— Start —
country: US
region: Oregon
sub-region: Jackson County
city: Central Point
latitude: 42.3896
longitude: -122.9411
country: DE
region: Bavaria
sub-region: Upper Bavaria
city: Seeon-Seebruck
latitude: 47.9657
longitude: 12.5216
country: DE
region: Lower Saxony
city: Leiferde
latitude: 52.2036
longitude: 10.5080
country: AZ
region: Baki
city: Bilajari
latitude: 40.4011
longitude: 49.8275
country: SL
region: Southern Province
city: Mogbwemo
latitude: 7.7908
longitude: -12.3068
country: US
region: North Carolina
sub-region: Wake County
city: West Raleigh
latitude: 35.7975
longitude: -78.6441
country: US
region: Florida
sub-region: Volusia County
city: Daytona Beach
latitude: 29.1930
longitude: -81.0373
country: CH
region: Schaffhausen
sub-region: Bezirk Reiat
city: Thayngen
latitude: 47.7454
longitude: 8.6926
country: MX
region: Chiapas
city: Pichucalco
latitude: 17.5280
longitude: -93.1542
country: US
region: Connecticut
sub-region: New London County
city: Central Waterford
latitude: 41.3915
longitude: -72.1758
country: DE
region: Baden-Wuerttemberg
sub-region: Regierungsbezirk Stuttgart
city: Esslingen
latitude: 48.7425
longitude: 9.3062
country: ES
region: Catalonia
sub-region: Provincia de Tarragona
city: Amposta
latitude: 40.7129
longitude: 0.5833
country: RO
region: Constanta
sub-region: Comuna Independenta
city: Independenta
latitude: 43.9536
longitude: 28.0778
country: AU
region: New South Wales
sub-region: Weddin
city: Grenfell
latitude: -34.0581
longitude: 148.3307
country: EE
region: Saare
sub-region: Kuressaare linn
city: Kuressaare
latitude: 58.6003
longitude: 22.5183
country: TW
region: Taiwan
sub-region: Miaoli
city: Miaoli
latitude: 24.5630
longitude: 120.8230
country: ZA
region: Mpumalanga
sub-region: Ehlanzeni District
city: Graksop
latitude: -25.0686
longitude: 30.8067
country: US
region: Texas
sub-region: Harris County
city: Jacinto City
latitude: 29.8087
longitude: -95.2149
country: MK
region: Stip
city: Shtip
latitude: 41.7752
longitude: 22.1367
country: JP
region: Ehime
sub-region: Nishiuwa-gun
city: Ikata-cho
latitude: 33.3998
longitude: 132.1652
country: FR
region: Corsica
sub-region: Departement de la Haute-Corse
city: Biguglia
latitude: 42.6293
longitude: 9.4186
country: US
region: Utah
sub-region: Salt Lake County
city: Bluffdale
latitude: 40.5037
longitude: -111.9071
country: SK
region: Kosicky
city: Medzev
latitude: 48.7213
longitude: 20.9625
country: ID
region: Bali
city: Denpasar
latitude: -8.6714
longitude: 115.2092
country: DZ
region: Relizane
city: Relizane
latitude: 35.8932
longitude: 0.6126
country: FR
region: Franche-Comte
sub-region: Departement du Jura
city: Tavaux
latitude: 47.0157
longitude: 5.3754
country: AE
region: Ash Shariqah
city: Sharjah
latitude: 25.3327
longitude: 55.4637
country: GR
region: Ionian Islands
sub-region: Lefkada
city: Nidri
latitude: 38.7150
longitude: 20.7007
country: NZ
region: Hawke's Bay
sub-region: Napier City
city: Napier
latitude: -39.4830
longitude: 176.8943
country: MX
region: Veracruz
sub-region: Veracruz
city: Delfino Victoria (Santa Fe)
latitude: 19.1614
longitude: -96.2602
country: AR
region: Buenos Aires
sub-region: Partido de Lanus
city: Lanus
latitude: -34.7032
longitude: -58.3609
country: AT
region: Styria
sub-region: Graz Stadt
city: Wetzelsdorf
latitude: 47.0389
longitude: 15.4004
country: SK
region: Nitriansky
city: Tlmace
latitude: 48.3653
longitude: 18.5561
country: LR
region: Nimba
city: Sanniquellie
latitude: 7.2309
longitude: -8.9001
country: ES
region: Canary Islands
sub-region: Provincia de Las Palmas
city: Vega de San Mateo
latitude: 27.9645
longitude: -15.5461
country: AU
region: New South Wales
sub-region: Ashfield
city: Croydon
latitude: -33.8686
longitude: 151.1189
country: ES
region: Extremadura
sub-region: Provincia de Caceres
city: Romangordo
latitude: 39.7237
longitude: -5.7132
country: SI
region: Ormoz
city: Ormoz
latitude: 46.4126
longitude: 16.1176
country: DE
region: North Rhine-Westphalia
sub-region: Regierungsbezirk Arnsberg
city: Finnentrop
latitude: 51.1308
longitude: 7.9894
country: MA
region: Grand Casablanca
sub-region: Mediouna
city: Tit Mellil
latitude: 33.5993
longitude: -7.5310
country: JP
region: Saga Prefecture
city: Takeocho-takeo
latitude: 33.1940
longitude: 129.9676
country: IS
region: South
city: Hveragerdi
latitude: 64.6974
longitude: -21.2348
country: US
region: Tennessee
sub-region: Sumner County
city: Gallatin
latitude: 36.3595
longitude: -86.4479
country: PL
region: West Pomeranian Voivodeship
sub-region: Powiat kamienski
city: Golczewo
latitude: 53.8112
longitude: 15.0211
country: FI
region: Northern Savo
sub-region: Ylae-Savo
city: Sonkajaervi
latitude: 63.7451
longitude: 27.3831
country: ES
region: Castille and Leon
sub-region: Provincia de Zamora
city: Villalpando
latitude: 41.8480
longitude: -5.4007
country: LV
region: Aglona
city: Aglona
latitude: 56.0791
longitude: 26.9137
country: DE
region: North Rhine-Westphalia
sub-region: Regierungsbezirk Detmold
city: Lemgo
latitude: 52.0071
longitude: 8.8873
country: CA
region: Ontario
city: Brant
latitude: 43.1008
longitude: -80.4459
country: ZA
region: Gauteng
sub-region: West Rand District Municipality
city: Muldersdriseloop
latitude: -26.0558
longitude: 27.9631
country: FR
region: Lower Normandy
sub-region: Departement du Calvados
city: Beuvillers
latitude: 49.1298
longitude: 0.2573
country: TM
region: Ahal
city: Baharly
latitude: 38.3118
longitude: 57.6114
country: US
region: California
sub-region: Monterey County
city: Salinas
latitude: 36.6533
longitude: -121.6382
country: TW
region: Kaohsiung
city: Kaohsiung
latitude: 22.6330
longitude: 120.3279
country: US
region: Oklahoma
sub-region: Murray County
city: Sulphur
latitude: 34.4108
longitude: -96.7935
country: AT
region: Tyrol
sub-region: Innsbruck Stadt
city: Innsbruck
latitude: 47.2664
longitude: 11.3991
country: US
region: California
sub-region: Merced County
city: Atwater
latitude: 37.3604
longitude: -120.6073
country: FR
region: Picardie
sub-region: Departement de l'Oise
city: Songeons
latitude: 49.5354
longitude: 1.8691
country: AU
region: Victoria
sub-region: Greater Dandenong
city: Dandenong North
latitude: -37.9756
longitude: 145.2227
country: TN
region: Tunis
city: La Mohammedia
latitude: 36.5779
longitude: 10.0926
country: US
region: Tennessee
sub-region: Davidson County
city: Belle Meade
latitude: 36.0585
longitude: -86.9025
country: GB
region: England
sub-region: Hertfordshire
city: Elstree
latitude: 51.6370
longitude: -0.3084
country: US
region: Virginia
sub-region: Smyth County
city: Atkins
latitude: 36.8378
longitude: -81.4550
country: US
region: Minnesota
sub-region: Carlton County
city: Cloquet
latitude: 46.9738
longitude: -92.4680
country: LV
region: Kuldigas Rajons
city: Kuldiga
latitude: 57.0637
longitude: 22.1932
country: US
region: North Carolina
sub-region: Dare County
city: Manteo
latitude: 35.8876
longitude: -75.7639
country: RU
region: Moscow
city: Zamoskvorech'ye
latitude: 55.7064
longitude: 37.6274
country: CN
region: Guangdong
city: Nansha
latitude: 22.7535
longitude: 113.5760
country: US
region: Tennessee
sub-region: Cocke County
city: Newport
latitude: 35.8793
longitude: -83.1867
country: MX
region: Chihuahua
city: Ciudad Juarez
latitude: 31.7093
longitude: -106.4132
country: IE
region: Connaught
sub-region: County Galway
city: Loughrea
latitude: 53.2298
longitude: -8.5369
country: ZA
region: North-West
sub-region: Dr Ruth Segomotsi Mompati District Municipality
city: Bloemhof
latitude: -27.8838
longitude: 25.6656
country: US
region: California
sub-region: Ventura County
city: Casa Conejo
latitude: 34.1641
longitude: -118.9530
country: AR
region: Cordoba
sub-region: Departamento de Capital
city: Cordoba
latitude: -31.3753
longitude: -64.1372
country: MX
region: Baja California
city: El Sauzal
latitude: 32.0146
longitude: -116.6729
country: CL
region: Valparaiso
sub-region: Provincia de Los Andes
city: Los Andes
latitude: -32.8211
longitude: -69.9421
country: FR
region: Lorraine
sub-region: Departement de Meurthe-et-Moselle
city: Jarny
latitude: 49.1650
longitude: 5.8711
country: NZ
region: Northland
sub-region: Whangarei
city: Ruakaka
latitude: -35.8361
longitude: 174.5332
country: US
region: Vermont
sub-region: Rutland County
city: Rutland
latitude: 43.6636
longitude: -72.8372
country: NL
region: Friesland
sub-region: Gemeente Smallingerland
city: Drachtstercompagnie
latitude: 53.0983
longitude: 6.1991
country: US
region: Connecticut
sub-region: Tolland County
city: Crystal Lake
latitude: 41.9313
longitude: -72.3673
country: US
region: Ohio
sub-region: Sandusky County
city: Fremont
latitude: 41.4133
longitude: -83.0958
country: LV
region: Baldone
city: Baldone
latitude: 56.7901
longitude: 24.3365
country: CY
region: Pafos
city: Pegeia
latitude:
— End —
**Problem description**
Rewrite the stretch from the line containing "city: Bluffdale" through the line containing "region: Northern Savo", replacing "latitude" with "lat" and leaving everything else unchanged. Return only those lines.

**Complete response**
city: Bluffdale
lat: 40.5037
longitude: -111.9071
country: SK
region: Kosicky
city: Medzev
lat: 48.7213
longitude: 20.9625
country: ID
region: Bali
city: Denpasar
lat: -8.6714
longitude: 115.2092
country: DZ
region: Relizane
city: Relizane
lat: 35.8932
longitude: 0.6126
country: FR
region: Franche-Comte
sub-region: Departement du Jura
city: Tavaux
lat: 47.0157
longitude: 5.3754
country: AE
region: Ash Shariqah
city: Sharjah
lat: 25.3327
longitude: 55.4637
country: GR
region: Ionian Islands
sub-region: Lefkada
city: Nidri
lat: 38.7150
longitude: 20.7007
country: NZ
region: Hawke's Bay
sub-region: Napier City
city: Napier
lat: -39.4830
longitude: 176.8943
country: MX
region: Veracruz
sub-region: Veracruz
city: Delfino Victoria (Santa Fe)
lat: 19.1614
longitude: -96.2602
country: AR
region: Buenos Aires
sub-region: Partido de Lanus
city: Lanus
lat: -34.7032
longitude: -58.3609
country: AT
region: Styria
sub-region: Graz Stadt
city: Wetzelsdorf
lat: 47.0389
longitude: 15.4004
country: SK
region: Nitriansky
city: Tlmace
lat: 48.3653
longitude: 18.5561
country: LR
region: Nimba
city: Sanniquellie
lat: 7.2309
longitude: -8.9001
country: ES
region: Canary Islands
sub-region: Provincia de Las Palmas
city: Vega de San Mateo
lat: 27.9645
longitude: -15.5461
country: AU
region: New South Wales
sub-region: Ashfield
city: Croydon
lat: -33.8686
longitude: 151.1189
country: ES
region: Extremadura
sub-region: Provincia de Caceres
city: Romangordo
lat: 39.7237
longitude: -5.7132
country: SI
region: Ormoz
city: Ormoz
lat: 46.4126
longitude: 16.1176
country: DE
region: North Rhine-Westphalia
sub-region: Regierungsbezirk Arnsberg
city: Finnentrop
lat: 51.1308
longitude: 7.9894
country: MA
region: Grand Casablanca
sub-region: Mediouna
city: Tit Mellil
lat: 33.5993
longitude: -7.5310
country: JP
region: Saga Prefecture
city: Takeocho-takeo
lat: 33.1940
longitude: 129.9676
country: IS
region: South
city: Hveragerdi
lat: 64.6974
longitude: -21.2348
country: US
region: Tennessee
sub-region: Sumner County
city: Gallatin
lat: 36.3595
longitude: -86.4479
country: PL
region: West Pomeranian Voivodeship
sub-region: Powiat kamienski
city: Golczewo
lat: 53.8112
longitude: 15.0211
country: FI
region: Northern Savo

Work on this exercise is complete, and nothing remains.